🤖 AI Summary
This work addresses the challenge of linear memory growth in KV cache during long-context reasoning with large language models, which existing compression methods fail to resolve effectively due to their reliance on local attention patterns that often discard globally critical information. To overcome this limitation, the authors propose a structure-aware KV cache compression framework that identifies informational hubs via global in-degree centrality on the attention graph and dynamically selects optimal compression layers through an information-theoretic pivot selection mechanism. The approach further incorporates structural propagation and a decoupling strategy between storage and computation to preserve long-range dependencies. Extensive evaluation on LongBench and RULER benchmarks demonstrates that the method significantly enhances the scalability of long-context reasoning while maintaining robust performance on global semantic understanding and retrieval tasks.
📝 Abstract
As Large Language Models (LLMs) scale to support context windows exceeding one million tokens, the linear growth of Key-Value (KV) cache imposes severe memory capacity and bandwidth bottlenecks, constraining the efficiency of long-context inference.
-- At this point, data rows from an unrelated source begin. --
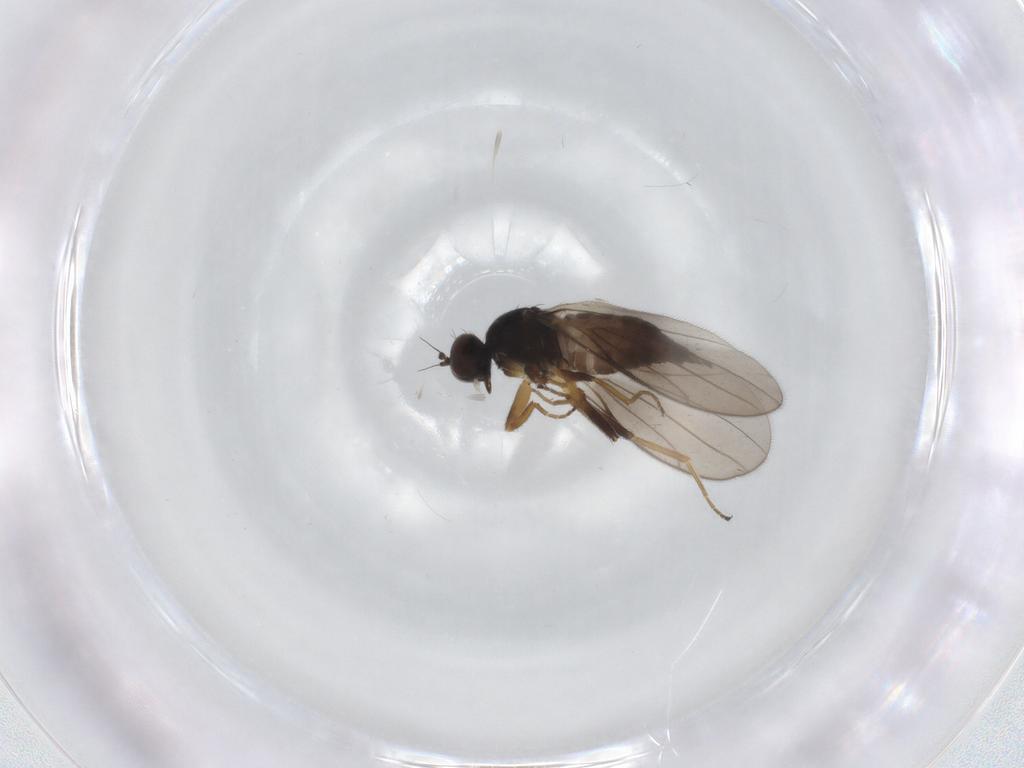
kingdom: Animalia
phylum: Arthropoda
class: Insecta
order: Diptera
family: Hybotidae
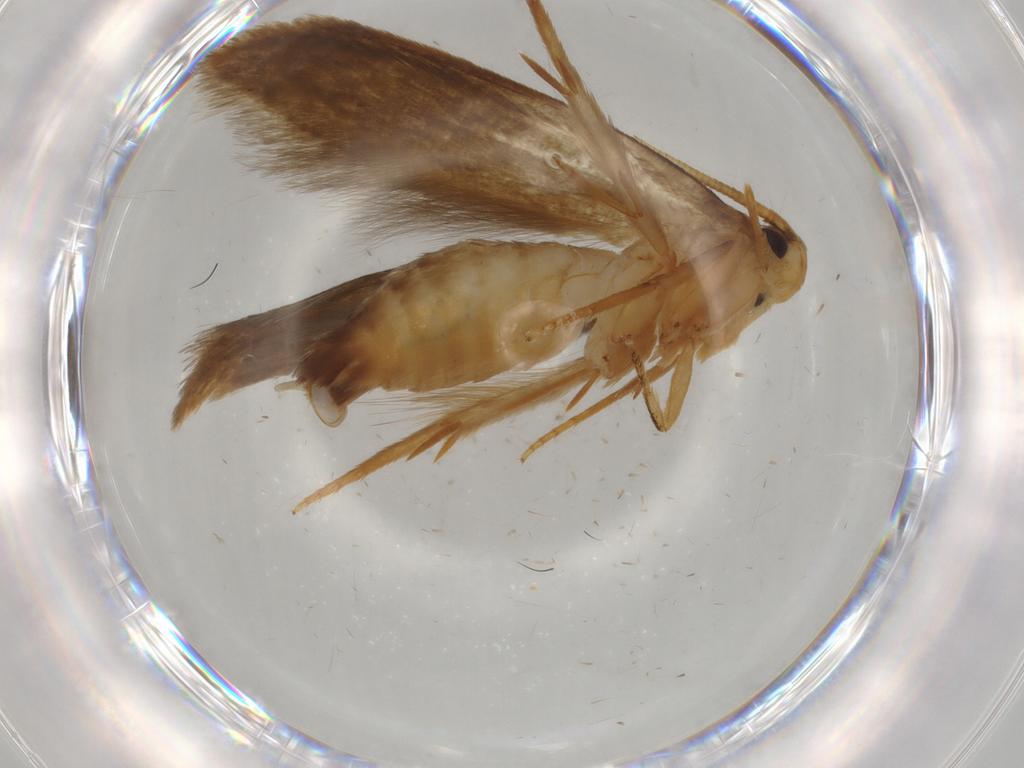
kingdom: Animalia
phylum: Arthropoda
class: Insecta
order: Lepidoptera
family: Tineidae
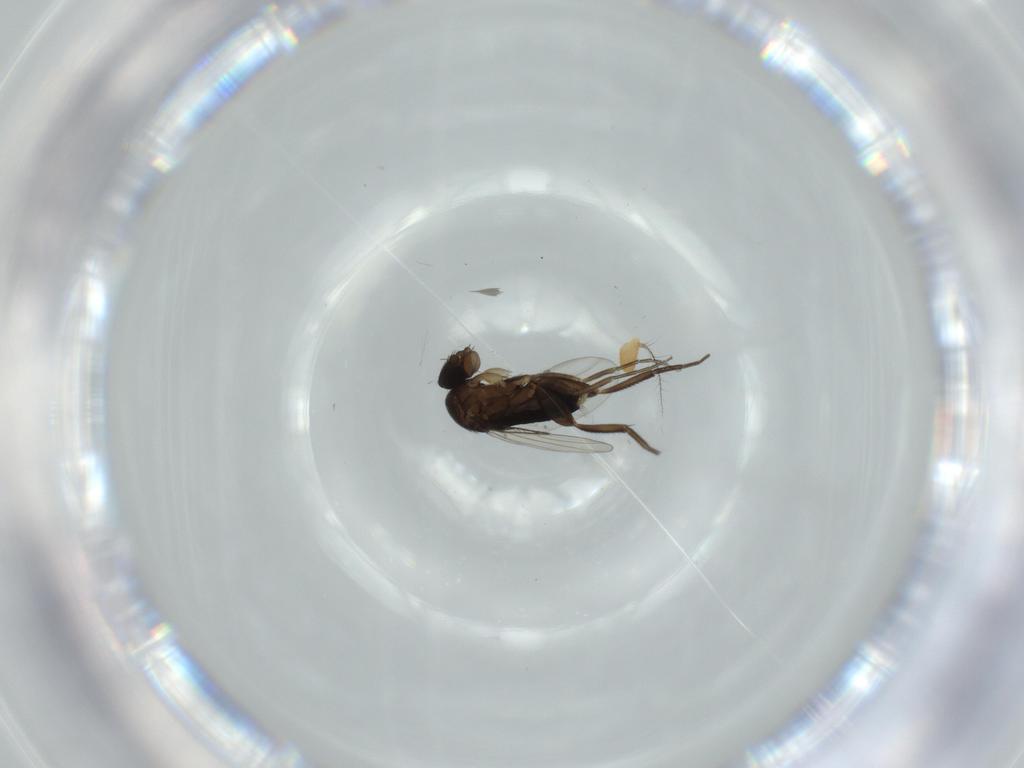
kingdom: Animalia
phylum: Arthropoda
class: Insecta
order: Diptera
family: Phoridae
Existing compression approaches typically prioritize tokens based on local saliency metrics to decouple prefill computation from decoding memory. However, these methods often rely on local saliency snapshots at a specific layer, thereby systematically discarding tokens that act as global information hubs across the network depth but appear temporarily dormant at the specific layer selected for pruning. To address this limitation, we propose StructKV, a structure-aware KV cache compression framework that introduces three core innovations: First, Global In-Degree Centrality aggregates attention patterns across the network depth to identify global information hubs. Second, Dynamic Pivot Detection utilizes information-theoretic metrics to adaptively locate the optimal layer for compression. Finally, Structural Propagation and Decoupling separates the computational budget from the memory storage budget. Experimental results on the LongBench and RULER benchmarks demonstrate that StructKV effectively preserves long-range dependencies and retrieval robustness.